The Checkup: Insomnia Increases Heart Attack Risk

The latest study linking sleeplessness and cardiovascular problems.

• I was just saying the other day how I can’t remember the last time I got a good night of sleep, and then this came out: news of a large-scale study which found that people who suffer from insomnia are at a greater risk for heart attacks. By how much you ask? Depends on what your sleeping troubles entail. Researchers found that people who have difficulty falling asleep have a 45 percent greater chance of heart attack than those who fall asleep more easily. For people who can’t seem to stay asleep at night, the heart attack risk is 30 percent greater. And among people who wake up feeling unrested, the risk is 27 percent greater. Previous studies have linked sleeplessness with other kinds of cardiovascular troubles, like blood pressure and body inflammation, which contributes to heart disease. So this latest study sort of rounds out the body of research.
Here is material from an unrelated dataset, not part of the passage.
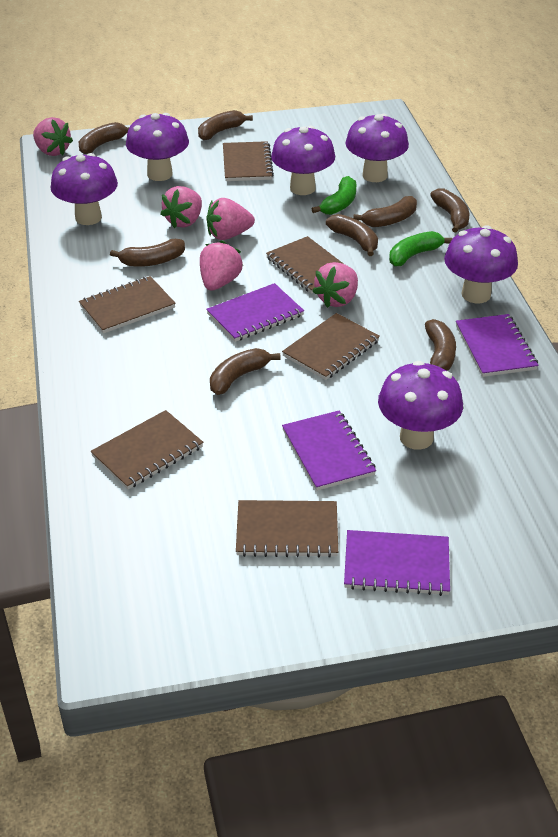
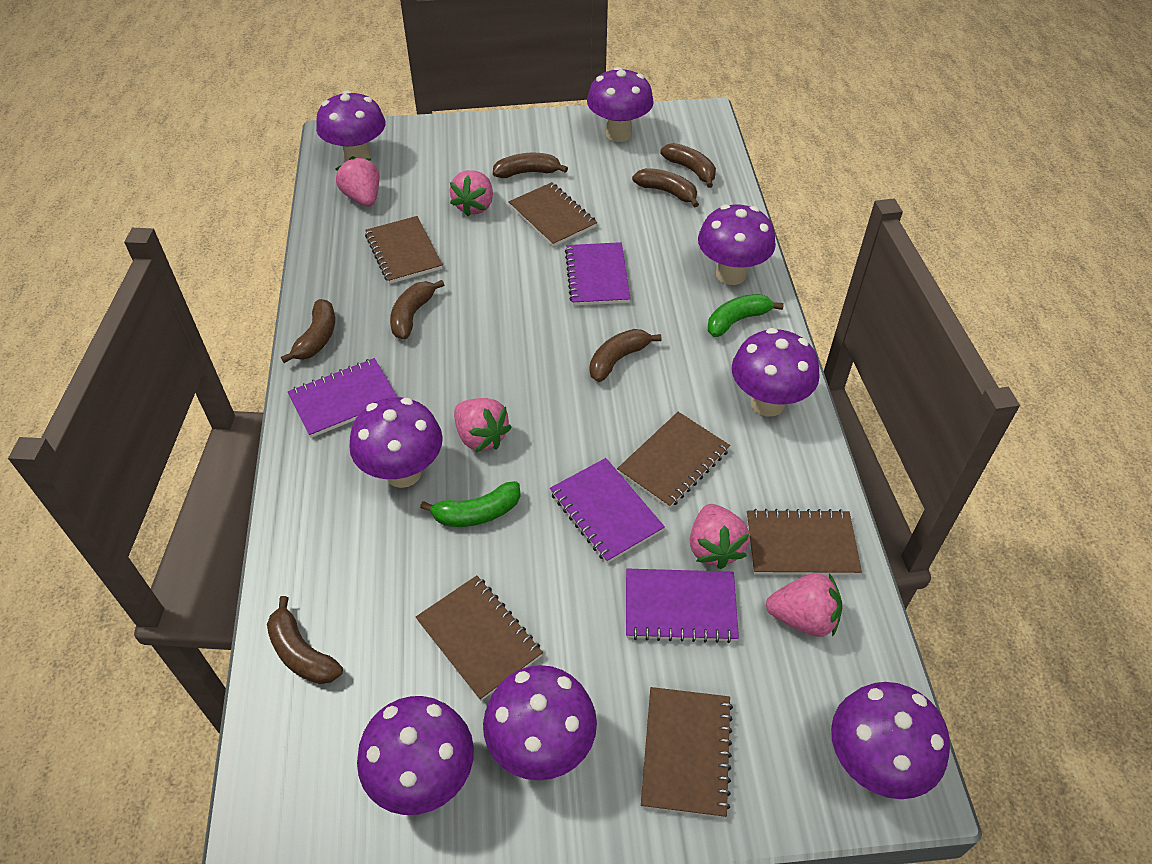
brown banana: 8 -> 7
purple mushroom: 6 -> 8

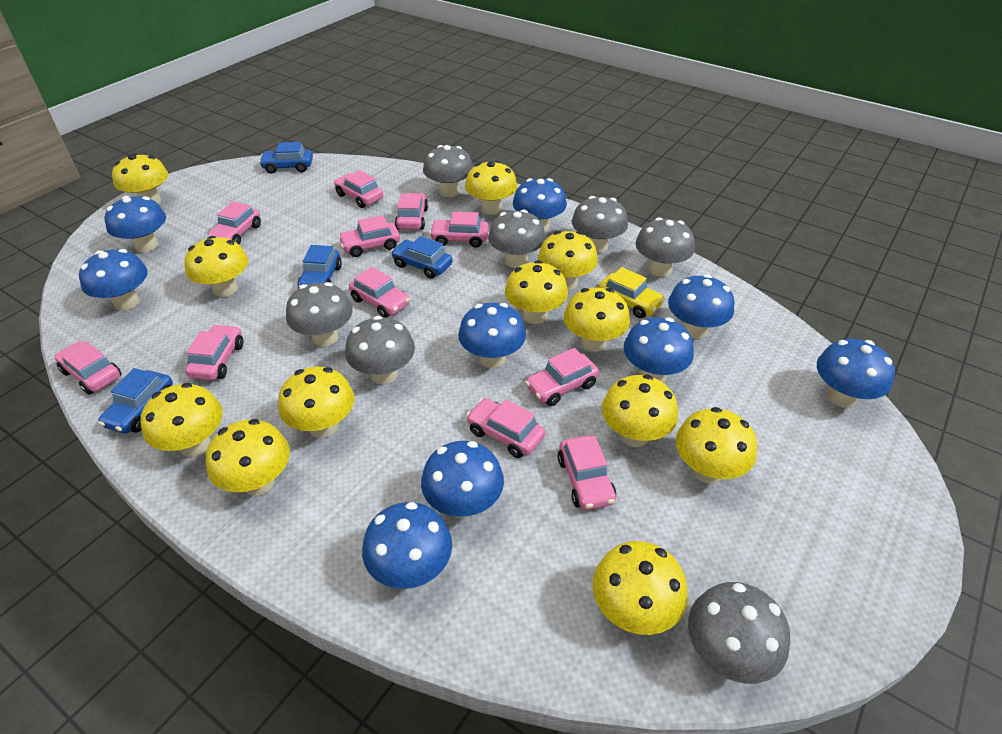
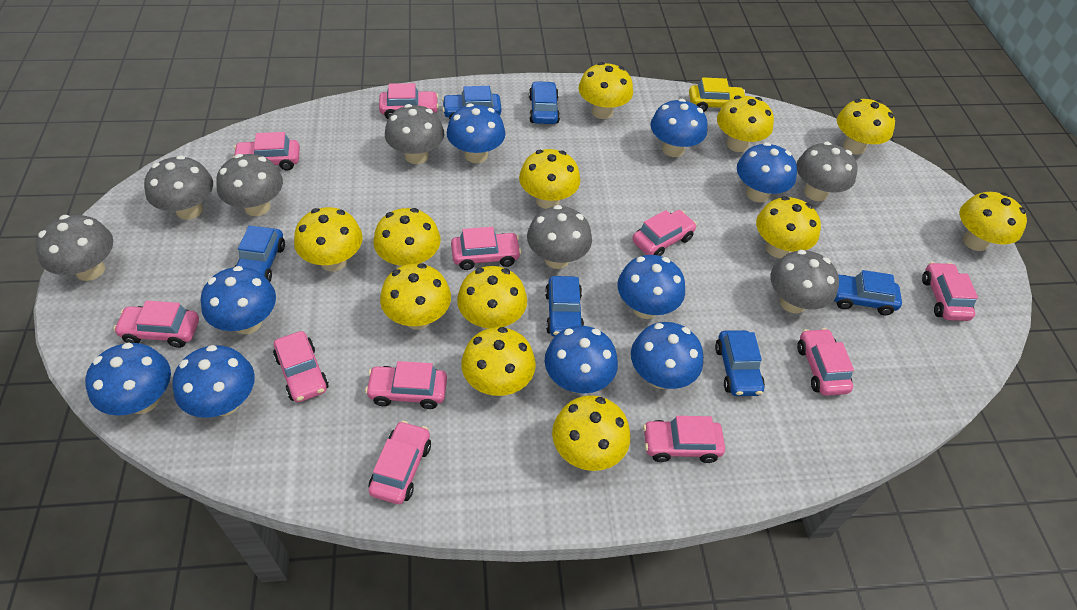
blue car: 4 -> 6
Scary stuff, right?

• Interesting question from the Los Angeles Times: “Should alcoholics be eligible for lifesaving liver transplants?” There’s usually a time-window of sobriety after which an alcoholic can qualify for an organ transplant. But waiting to meet that requirement accounts for 70 to 80 percent of deaths among these patients. So researchers in Europe did a study to see what would happen if patients were given transplants sooner. The LA Times has all the details.

• And because it’s Friday, I give you this: “Wash ‘Em,” Thomas Jefferson University Hospital’s music video for hand-washing. It gets good at 1:02.